Printable Version
The Texas Populist Party Platform
Digital History ID 3687
Date:1891
Annotation:
Founded in Cincinnati, Ohio, in May 1891, the Populist party sought a graduated income tax, public ownership of utilities, the voter initiative and referendum, the eight-hour workday, immigration restrictions, and government control of currency. It also called for a commodity credit system that would allow farmers to store their crop in a federal warehouse to await favorable market prices and meanwhile borrow up to 80 percent of the current market price. In August 1891, Populists in Texas issued their own platform.
Document:
…we do hereby charge that these parties [the Democratic and Republican parties] have fastened a system of finance on the nation which is sapping the vitals of our institutions and enslaving our people. They have extended every aid…to corporate enterprises…and at the same time have, and do now, refuse to aid or assist the laborers, producers, and business men, by just and wholesome laws, to maintain their rights and interests and reap the full rewards of their own efforts, but do still assist the banks and sharks of Wall Street…in controlling the volume of money, bringing down prices, and bringing panics in business and stagnation to industry to fill their coffers by using foreclosure and speculation….
They have denied the country an income tax law, while the taxes of the country should be collected from each man in proportion to his ability to support the government. They have suffered abuses in railway transportation and telegraph corporations to continue and to grow more aggravated and intense…. They have refused to amend our organic law so as to make United States Senators and the president elective by direct vote of the people. While fraud and misrepresentation has run rampant in the selection of our chief executives, the United States sensate has become a den of millionaires, who are infinitely a more terrible menace to free government than the dreaded house of lords of Great Britain….

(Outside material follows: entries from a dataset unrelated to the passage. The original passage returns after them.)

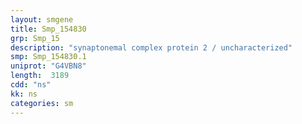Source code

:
 ```yaml
---
layout: smgene
title: Smp_154830
grp: Smp_15
description: "synaptonemal complex protein 2 / uncharacterized"
smp: Smp_154830.1
uniprot: "G4VBN8"
length:  3189
cdd: "ns"
kk: ns
categories: sm
---
```

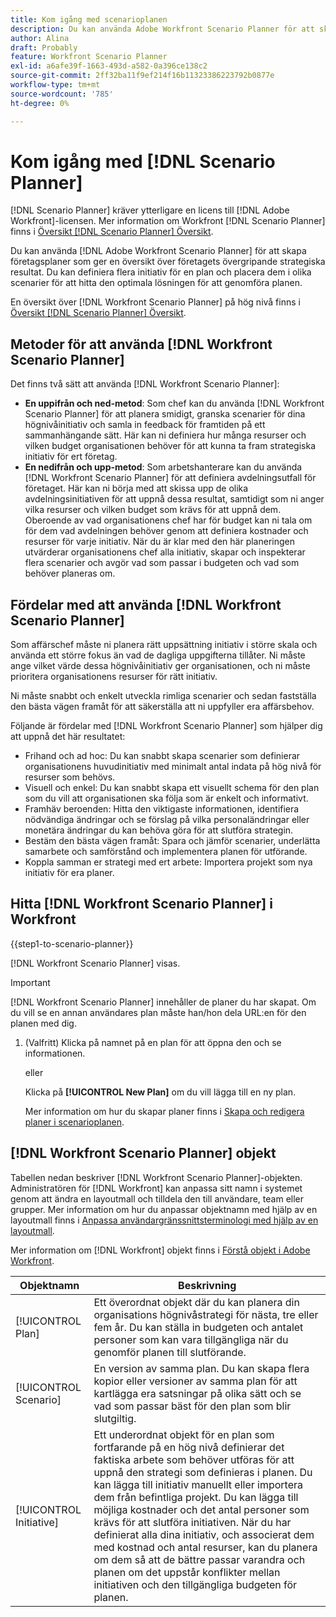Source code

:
 ```yaml
---
title: Kom igång med scenarioplanen
description: Du kan använda Adobe Workfront Scenario Planner för att skapa företagsplaner som skisserar företagets övergripande strategiska resultat. Du kan definiera flera initiativ för en plan och placera dem i olika scenarier för att hitta den optimala lösningen för att genomföra planen.
author: Alina
draft: Probably
feature: Workfront Scenario Planner
exl-id: a6afe39f-1663-493d-a582-0a396ce138c2
source-git-commit: 2ff32ba11f9ef214f16b11323386223792b0877e
workflow-type: tm+mt
source-wordcount: '785'
ht-degree: 0%

---
```


# Kom igång med [!DNL Scenario Planner]

[!DNL Scenario Planner] kräver ytterligare en licens till [!DNL Adobe Workfront]-licensen. Mer information om Workfront [!DNL Scenario Planner] finns i [Översikt [!DNL Scenario Planner] Översikt](../scenario-planner/scenario-planner-overview.md).

Du kan använda [!DNL Adobe Workfront Scenario Planner] för att skapa företagsplaner som ger en översikt över företagets övergripande strategiska resultat. Du kan definiera flera initiativ för en plan och placera dem i olika scenarier för att hitta den optimala lösningen för att genomföra planen.

En översikt över [!DNL Workfront Scenario Planner] på hög nivå finns i [Översikt [!DNL Scenario Planner] Översikt](../scenario-planner/scenario-planner-overview.md).

## Metoder för att använda [!DNL Workfront Scenario Planner]

Det finns två sätt att använda [!DNL Workfront Scenario Planner]:

* **En uppifrån och ned-metod**: Som chef kan du använda [!DNL Workfront Scenario Planner] för att planera smidigt, granska scenarier för dina högnivåinitiativ och samla in feedback för framtiden på ett sammanhängande sätt. Här kan ni definiera hur många resurser och vilken budget organisationen behöver för att kunna ta fram strategiska initiativ för ert företag.
* **En nedifrån och upp-metod**: Som arbetshanterare kan du använda [!DNL Workfront Scenario Planner] för att definiera avdelningsutfall för företaget. Här kan ni börja med att skissa upp de olika avdelningsinitiativen för att uppnå dessa resultat, samtidigt som ni anger vilka resurser och vilken budget som krävs för att uppnå dem. Oberoende av vad organisationens chef har för budget kan ni tala om för dem vad avdelningen behöver genom att definiera kostnader och resurser för varje initiativ. När du är klar med den här planeringen utvärderar organisationens chef alla initiativ, skapar och inspekterar flera scenarier och avgör vad som passar i budgeten och vad som behöver planeras om.

## Fördelar med att använda [!DNL Workfront Scenario Planner]

Som affärschef måste ni planera rätt uppsättning initiativ i större skala och använda ett större fokus än vad de dagliga uppgifterna tillåter. Ni måste ange vilket värde dessa högnivåinitiativ ger organisationen, och ni måste prioritera organisationens resurser för rätt initiativ.

Ni måste snabbt och enkelt utveckla rimliga scenarier och sedan fastställa den bästa vägen framåt för att säkerställa att ni uppfyller era affärsbehov.

Följande är fördelar med [!DNL Workfront Scenario Planner] som hjälper dig att uppnå det här resultatet:

* Frihand och ad hoc: Du kan snabbt skapa scenarier som definierar organisationens huvudinitiativ med minimalt antal indata på hög nivå för resurser som behövs.
* Visuell och enkel: Du kan snabbt skapa ett visuellt schema för den plan som du vill att organisationen ska följa som är enkelt och informativt.
* Framhäv beroenden: Hitta den viktigaste informationen, identifiera nödvändiga ändringar och se förslag på vilka personaländringar eller monetära ändringar du kan behöva göra för att slutföra strategin.
* Bestäm den bästa vägen framåt: Spara och jämför scenarier, underlätta samarbete och samförstånd och implementera planen för utförande.
* Koppla samman er strategi med ert arbete: Importera projekt som nya initiativ för era planer.

## Hitta [!DNL Workfront Scenario Planner] i Workfront

{{step1-to-scenario-planner}}

<!--drafted for Shell: or click the **Main Menu** <insert icon> in the upper-left corner, if it's available.-->

[!DNL Workfront Scenario Planner] visas.

>[!IMPORTANT]
>
>[!DNL Workfront Scenario Planner] innehåller de planer du har skapat. Om du vill se en annan användares plan måste han/hon dela URL:en för den planen med dig.

1. (Valfritt) Klicka på namnet på en plan för att öppna den och se informationen.

   eller

   Klicka på **[!UICONTROL New Plan]** om du vill lägga till en ny plan.

   Mer information om hur du skapar planer finns i [Skapa och redigera planer i scenarioplanen](../scenario-planner/create-and-edit-plans.md).

## [!DNL Workfront Scenario Planner] objekt

Tabellen nedan beskriver [!DNL Workfront Scenario Planner]-objekten. Administratören för [!DNL Workfront] kan anpassa sitt namn i systemet genom att ändra en layoutmall och tilldela den till användare, team eller grupper. Mer information om hur du anpassar objektnamn med hjälp av en layoutmall finns i [Anpassa användargränssnittsterminologi med hjälp av en layoutmall](../administration-and-setup/customize-workfront/use-layout-templates/customize-terminology.md).

Mer information om [!DNL Workfront] objekt finns i [Förstå objekt i Adobe Workfront](../workfront-basics/navigate-workfront/workfront-navigation/understand-objects.md).

| Objektnamn | Beskrivning |
|---|---|
| [!UICONTROL Plan] | Ett överordnat objekt där du kan planera din organisations högnivåstrategi för nästa, tre eller fem år. Du kan ställa in budgeten och antalet personer som kan vara tillgängliga när du genomför planen till slutförande. |
| [!UICONTROL Scenario] | En version av samma plan. Du kan skapa flera kopior eller versioner av samma plan för att kartlägga era satsningar på olika sätt och se vad som passar bäst för den plan som blir slutgiltig. |
| [!UICONTROL Initiative] | Ett underordnat objekt för en plan som fortfarande på en hög nivå definierar det faktiska arbete som behöver utföras för att uppnå den strategi som definieras i planen. Du kan lägga till initiativ manuellt eller importera dem från befintliga projekt. Du kan lägga till möjliga kostnader och det antal personer som krävs för att slutföra initiativen. När du har definierat alla dina initiativ, och associerat dem med kostnad och antal resurser, kan du planera om dem så att de bättre passar varandra och planen om det uppstår konflikter mellan initiativen och den tillgängliga budgeten för planen. |
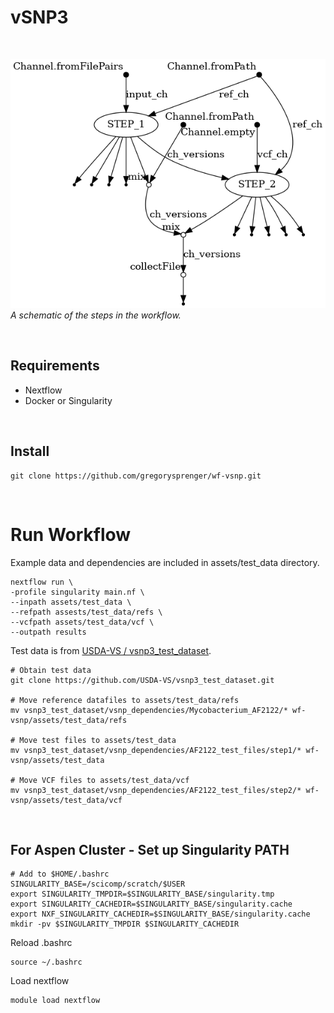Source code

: # vSNP3

<br>

![workflow](images/workflow_v1.0.0.png)
*A schematic of the steps in the workflow.*

<br>

## Requirements
* Nextflow
* Docker or Singularity

<br>

## Install
```
git clone https://github.com/gregorysprenger/wf-vsnp.git
```

<br>

# Run Workflow
Example data and dependencies are included in assets/test_data directory.

```
nextflow run \
-profile singularity main.nf \
--inpath assets/test_data \
--refpath assests/test_data/refs \
--vcfpath assets/test_data/vcf \
--outpath results
```

Test data is from [USDA-VS /
vsnp3_test_dataset](https://github.com/USDA-VS/vsnp3_test_dataset).
```
# Obtain test data
git clone https://github.com/USDA-VS/vsnp3_test_dataset.git

# Move reference datafiles to assets/test_data/refs
mv vsnp3_test_dataset/vsnp_dependencies/Mycobacterium_AF2122/* wf-vsnp/assets/test_data/refs

# Move test files to assets/test_data
mv vsnp3_test_dataset/vsnp_dependencies/AF2122_test_files/step1/* wf-vsnp/assets/test_data

# Move VCF files to assets/test_data/vcf
mv vsnp3_test_dataset/vsnp_dependencies/AF2122_test_files/step2/* wf-vsnp/assets/test_data/vcf
```

<br>

## For Aspen Cluster - Set up Singularity PATH
```
# Add to $HOME/.bashrc
SINGULARITY_BASE=/scicomp/scratch/$USER
export SINGULARITY_TMPDIR=$SINGULARITY_BASE/singularity.tmp
export SINGULARITY_CACHEDIR=$SINGULARITY_BASE/singularity.cache
export NXF_SINGULARITY_CACHEDIR=$SINGULARITY_BASE/singularity.cache
mkdir -pv $SINGULARITY_TMPDIR $SINGULARITY_CACHEDIR
```
Reload .bashrc
```
source ~/.bashrc
```

Load nextflow
```
module load nextflow
```

<br>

(1) …we demand that legal tender treasury notes be issued in sufficient volume to transact the business of the country on a cash basis…and such notes when demanded by the people shall be loaned to them at not more than 2 per cent per annum upon non-perishable products…and also upon real estate….
(2) We demand the free and unlimited coinage of silver.
(3) We demand the passage of laws prohibiting alien ownership of land, and that congress shall take prompt action to devise some plan to obtain all lands now owned by alien and foreign syndicates, and that all land held by railroads and other corporations in excess of such as is actually used and needed by them be reclaimed by the government and held for actual settlers only. (6) We demand a just and equitable system of graduated tax on income.
(7) We demand the most rigid, honest, and just national control and supervision of the means of public communication and transportation, and if this control and supervision does not remove the abuses now existing, we demand the government ownership of such means of communication and transportation.
(8) We demand the election of president, vice-president, and United States senators by direct vote of the people.
We also recommend….
1. All the public lands of Texas…should be reserved as homesteads for actual settlers. All lands heretofore granted to individuals or corporations, in which the grantees have not complied with the conditions of the grant, should be forfeited to the State for homestead purposes….
3. We favor an effective system of public free schools for six months in each year, in which the nature and effects of alcohol on the human system be taught.
4. We demand the adoption of a uniform series of textbooks for the public schools of this state, and that they be published at the expense of the State, the use of which shall be furnished to the children in the schools free….
6. We favor eight hours as the working day upon state and municipal work….
8. We demand a reformation in the punishment of convicts; that convict labor be taken out of competition with citizen labor, that convicts be given intellectual and moral instructions, and that the earnings of the convict, above the expense of his keeping, shall go to his family….
11. We demand fair elections and an honest count of votes, under either the Australian or some similar system of voting.